Die mögliche Übernahme von Grammer durch die umstrittene Investorenfamilie Hastor belastet inzwischen auch die Kundenbeziehungen des bayerischen Autozulieferers. Das Unternehmen verspüre derzeit einen deutlichen Auftragsrückgang, da Kunden mit Vertragsabschlüssen zögerten, sagte Grammer-Chef Hartmut Müller am Dienstag in einem Interview mit der Nachrichtenagentur Bloomberg.

Genauere Zahlen nannte Müller nicht. Viele Kunden des Unternehmens seien besorgt, künftig von einem Zulieferer abhängig zu sein, der von der Hastor-Familie kontrolliert werde, ergänzte der Manager.

Grammer mit weltweit rund 12.000 Mitarbeitern zählt zu seinen größten Kunden die Autobauer VW, Daimler und BMW . Volkswagen selbst hatte sich mit dem der Hastor-Familie gehördenden Zulieferer Prevent im vergangenen Sommer eine heftige Auseinandersetzung geliefert, als dieser die Bänder beim Autobauer zum Stillstand brachte.

Entscheidende Hauptversammlung rückt näher

Die bosnische Familie Hastor hält inzwischen 20 bis 30 Prozent der Grammer-Aktien, will den Vorstandschef ablösen, die Kontrolle im Aufsichtsrat übernehmen und mehr Gewinn machen. Die Entscheidung sollen am 24. Mai die Aktionäre auf der Hauptversammlung in Amberg fällen.

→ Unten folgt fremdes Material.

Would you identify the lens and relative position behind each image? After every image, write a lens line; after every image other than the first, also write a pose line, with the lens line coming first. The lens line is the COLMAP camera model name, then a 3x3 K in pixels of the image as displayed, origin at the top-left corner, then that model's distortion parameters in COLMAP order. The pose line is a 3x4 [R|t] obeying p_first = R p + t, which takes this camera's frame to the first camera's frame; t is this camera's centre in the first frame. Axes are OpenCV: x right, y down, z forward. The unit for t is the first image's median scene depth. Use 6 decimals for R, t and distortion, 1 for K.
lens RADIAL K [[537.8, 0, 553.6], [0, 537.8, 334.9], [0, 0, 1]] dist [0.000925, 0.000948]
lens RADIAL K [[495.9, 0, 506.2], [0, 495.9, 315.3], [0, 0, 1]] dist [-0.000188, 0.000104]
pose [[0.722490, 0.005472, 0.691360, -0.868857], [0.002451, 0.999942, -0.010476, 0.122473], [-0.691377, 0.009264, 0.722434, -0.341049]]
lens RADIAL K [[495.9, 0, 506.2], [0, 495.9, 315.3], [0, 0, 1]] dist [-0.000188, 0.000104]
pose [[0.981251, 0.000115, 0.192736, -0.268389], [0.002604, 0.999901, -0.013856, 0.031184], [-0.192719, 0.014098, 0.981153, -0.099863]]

Hart, härter, Hastor: Wie die Prevent-Gruppe die Autobranche aufmischt

Im Kampf um die Macht bei Grammer hatte der bosnische Großaktionär zuletzt einen Etappensieg errungen. Das Landgericht Nürnberg-Fürth untersagte Grammer in einer einstweiligen Verfügung, neue Aktien an den chinesischen Konkurrenten Ningbo Jifeng auszugeben, der Grammer quasi als "weißer Ritter" den aggressiven Investor aus Bosnien vom Hals halten soll.

Kritisch äußerten sich zuletzt Verbände der Industrie, aber auch in der Politik wird der Machtkampf mit Sorge gesehen. Die IG Metall will am Tag der Hauptversammlung die Belegschaften an allen Grammer-Standorten in Deutschland und Tschechien zu Protestaktionen aufrufen.